Les régionales passées, les grandes manœuvres s’ouvriront pour la présidentielle, la petite reine des élections. Et là, le patronat se dit « banco ». La droite lui a toujours été favorable et la gauche macronisée ne lui est pas moins défavorable. Du coup, les discours tournent autour de la compétitivité, des  lois trop favorables aux salariés et qui sont obsolètes et dont il serait de bon ton de déverrouiller certains textes considérés encore comme trop protecteurs vis-à-vis du monde du travail. Quand on peut empocher des subventions d’Etat, faire porter les efforts sur le plus grand nombre via l’impôt, les salariés et les chômeurs, pourquoi se priver ? Surtout quand il n’y a plus de répondant en face. Le ras-le-bol fiscal n’est pas qu’une vue de l’esprit, on est tous touché au porte-monnaie par ces vendus de socialistes.

Les seuls qui pourraient mobiliser les travailleurs sont pris dans des querelles d’appareil doublées d’une division syndicale exponentielle. Ne parlons pas de tous ces syndicats à la botte qui signent à tour de bras des accords qui entérinent les propositions du patronat.

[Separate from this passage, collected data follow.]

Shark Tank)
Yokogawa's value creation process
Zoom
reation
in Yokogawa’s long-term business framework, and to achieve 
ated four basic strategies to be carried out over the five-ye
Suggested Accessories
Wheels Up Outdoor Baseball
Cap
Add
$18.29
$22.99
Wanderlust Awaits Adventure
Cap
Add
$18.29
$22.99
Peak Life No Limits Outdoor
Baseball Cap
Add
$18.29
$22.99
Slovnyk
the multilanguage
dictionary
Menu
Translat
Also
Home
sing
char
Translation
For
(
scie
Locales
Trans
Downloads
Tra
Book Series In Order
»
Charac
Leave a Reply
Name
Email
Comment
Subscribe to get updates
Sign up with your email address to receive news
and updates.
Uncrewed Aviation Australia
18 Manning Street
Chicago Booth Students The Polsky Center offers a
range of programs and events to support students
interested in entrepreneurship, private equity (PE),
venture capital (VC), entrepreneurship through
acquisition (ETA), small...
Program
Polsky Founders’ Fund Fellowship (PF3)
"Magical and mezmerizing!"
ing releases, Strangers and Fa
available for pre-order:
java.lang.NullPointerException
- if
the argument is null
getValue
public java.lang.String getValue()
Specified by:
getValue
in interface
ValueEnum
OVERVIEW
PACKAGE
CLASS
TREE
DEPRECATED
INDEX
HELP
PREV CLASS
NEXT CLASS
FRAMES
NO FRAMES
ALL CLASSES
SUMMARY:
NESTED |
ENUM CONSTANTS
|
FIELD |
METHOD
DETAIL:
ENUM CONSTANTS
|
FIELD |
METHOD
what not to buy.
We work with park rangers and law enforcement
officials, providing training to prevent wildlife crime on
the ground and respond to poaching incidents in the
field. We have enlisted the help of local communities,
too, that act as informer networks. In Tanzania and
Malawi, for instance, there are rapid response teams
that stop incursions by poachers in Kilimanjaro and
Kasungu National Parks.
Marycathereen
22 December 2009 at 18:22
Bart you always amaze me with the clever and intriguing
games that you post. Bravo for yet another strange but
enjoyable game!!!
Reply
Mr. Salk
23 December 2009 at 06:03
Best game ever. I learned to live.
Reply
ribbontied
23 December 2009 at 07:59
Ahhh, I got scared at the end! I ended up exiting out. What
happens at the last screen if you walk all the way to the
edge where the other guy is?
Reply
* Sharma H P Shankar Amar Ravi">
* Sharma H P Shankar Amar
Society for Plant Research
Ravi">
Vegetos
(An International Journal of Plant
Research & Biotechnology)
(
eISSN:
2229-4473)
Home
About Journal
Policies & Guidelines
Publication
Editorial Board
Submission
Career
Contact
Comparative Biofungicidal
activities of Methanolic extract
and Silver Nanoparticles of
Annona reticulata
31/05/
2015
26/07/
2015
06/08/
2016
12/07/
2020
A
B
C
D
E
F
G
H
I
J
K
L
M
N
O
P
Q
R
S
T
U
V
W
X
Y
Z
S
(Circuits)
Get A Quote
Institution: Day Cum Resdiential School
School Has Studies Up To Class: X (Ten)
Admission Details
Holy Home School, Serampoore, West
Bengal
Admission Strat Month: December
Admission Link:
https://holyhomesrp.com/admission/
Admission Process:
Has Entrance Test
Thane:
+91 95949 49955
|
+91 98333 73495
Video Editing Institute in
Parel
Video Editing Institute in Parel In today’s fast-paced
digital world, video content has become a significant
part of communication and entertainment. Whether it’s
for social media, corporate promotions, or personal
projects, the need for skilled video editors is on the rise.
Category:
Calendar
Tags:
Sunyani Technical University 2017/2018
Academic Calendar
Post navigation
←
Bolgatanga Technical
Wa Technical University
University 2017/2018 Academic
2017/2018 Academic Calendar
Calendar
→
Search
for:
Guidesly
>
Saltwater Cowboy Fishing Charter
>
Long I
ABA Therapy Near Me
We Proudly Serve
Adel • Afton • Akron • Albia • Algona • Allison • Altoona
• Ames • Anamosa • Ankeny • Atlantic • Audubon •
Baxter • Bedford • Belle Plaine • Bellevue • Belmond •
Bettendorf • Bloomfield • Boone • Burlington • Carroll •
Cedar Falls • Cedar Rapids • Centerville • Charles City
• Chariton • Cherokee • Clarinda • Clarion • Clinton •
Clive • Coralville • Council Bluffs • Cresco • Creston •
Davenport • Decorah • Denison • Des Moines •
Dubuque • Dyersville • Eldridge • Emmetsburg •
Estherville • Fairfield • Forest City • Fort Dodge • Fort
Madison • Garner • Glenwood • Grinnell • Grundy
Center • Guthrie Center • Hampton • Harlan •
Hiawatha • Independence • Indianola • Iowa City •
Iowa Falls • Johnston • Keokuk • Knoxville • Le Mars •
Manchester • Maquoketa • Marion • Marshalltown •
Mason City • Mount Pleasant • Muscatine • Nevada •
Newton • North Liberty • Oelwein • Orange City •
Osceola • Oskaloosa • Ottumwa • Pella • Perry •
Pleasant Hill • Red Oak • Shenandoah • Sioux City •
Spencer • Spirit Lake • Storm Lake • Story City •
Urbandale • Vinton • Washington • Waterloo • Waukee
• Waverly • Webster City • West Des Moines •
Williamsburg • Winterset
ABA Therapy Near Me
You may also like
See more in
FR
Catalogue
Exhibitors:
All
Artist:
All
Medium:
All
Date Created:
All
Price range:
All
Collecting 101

Et la gangrène des partis politiques toujours avides de contrôler les syndicats pour mieux les orienter électoralement, sans voir qu’ils entraînent dans leur chute la seule structure de classe qui pourrait encore freiner notre descente aux enfers.

Côté division syndicale, les anarcho-syndicalistes ne font pas mieux. D’ailleurs, il faudrait que les militants qui ont tant œuvré pour virer de fait les syndicats ouvriers de la CNT qui avaient un tant soit peu d’effectifs (nettoyage en tête) nous disent ce qu’ils préconisent en dehors d’appels incantatoires entendus que d’eux-mêmes ?

Pendant que tout ce beau monde militant s’étripe à qui mieux mieux, l’extrême droite avance ses pions sans forcer. Marine Le Pen, elle aussi, du côté du patronat, joue sa partition de parti antisystème alors qu’elle en bénéficie à plein ; voir son dernier coup de théâtre avec l’émission « Des paroles et des actes » de l’inénarrable Pujadas.

Les militants de droite qui ont les dents longues vont s’engouffrer dans ce parti haineux car de nombreux postes suite aux élections régionales vont être octroyés par le staff lepéniste.

Ce qui est triste là-dedans, c’est qu’un bon nombre de gogos ouvriers  croient aux promesses d’un monde meilleur sous la férule de l’extrême droite alors que cette dernière laminerait les retraites, la Sécu et le droit syndical si elle parvenait aux commandes de l’Etat, ce qui rendrait encore davantage les travailleurs et les chômeurs esclaves d’une situation économique que les tenants du pouvoir quels qu’ils soient n’ont aucun intérêt à changer.

Tous les militants qui critiquent Hollande ou Sarko se voient aujourd’hui vilipender par des journalistes baveux ou des politiciens dont le métier est de tromper l’électeur, sous couvert qu’ils font le jeu du F.N. Et Hollande et Sarko, ils font le jeu de qui ? Nous prendrait-on pour des billes ?

En clair, laissez-nous vous entuber ou ce sera encore pire. Quel brillant avenir on nous propose ! Pourtant les ennemis de nos ennemis ne sont pas nos amis. C’est pourquoi, nous appellerons à nouveau à l’abstention car rien de positif ne sortira des urnes pour nous autres, les petits, les sans grades, le peuple quoi.

Que peuvent proposer les libertaires aujourd’hui face à une situation aussi peu ragoûtante ?

Certains se replieront, d’autres réessaieront des pistes qui ont maintes fois échoué et certains optimistes feront leur les positions de jeunes propagandistes anarchistes du collectif CrimethInc :

« Nous devons fabriquer notre liberté en faisant des trous dans l’étoffe de cette réalité, en forgeant des réalités nouvelles qui elles-mêmes nous façonneront. Se mettre constamment dans des situations nouvelles est la seule façon d’être sûr de prendre des décisions affranchies de l’inertie de l’habitude, de la coutume, de la loi ou du préjugé- et c’est à chacun de créer ces situations. La liberté n’existe que dans le moment de la révolution. Et ces moments ne sont pas aussi rares qu’on ne le pense. Le changement, le changement révolutionnaire, se produit sans cesse et partout- et tout le monde y joue un rôle, consciemment ou non. »

De grandes similitudes avec la pensée reclusienne ( « Evolution et Révolution »)  mais réactualisée, cela ne peut que nous conforter à aller de l’avant.